▶ THE PROBLEM: Repeat every record below exactly, but leave out any pictures.

▶ GIVEN RECORDS:
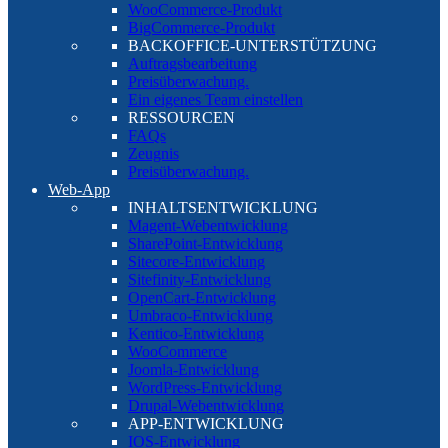
WooCommerce-Produkt
BigCommerce-Produkt
BACKOFFICE-UNTERSTÜTZUNG
Auftragsbearbeitung
Preisüberwachung.
Ein eigenes Team einstellen
RESSOURCEN
FAQs
Zeugnis
Preisüberwachung.
Web-App
INHALTSENTWICKLUNG
Magent-Webentwicklung
SharePoint-Entwicklung
Sitecore-Entwicklung
Sitefinity-Entwicklung
OpenCart-Entwicklung
Umbraco-Entwicklung
Kentico-Entwicklung
WooCommerce
Joomla-Entwicklung
WordPress-Entwicklung
Drupal-Webentwicklung
APP-ENTWICKLUNG
IOS-Entwicklung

▶ RESPONSE AREA:
WooCommerce-Produkt
BigCommerce-Produkt
BACKOFFICE-UNTERSTÜTZUNG
Auftragsbearbeitung
Preisüberwachung.
Ein eigenes Team einstellen
RESSOURCEN
FAQs
Zeugnis
Preisüberwachung.
Web-App
INHALTSENTWICKLUNG
Magent-Webentwicklung
SharePoint-Entwicklung
Sitecore-Entwicklung
Sitefinity-Entwicklung
OpenCart-Entwicklung
Umbraco-Entwicklung
Kentico-Entwicklung
WooCommerce
Joomla-Entwicklung
WordPress-Entwicklung
Drupal-Webentwicklung
APP-ENTWICKLUNG
IOS-Entwicklung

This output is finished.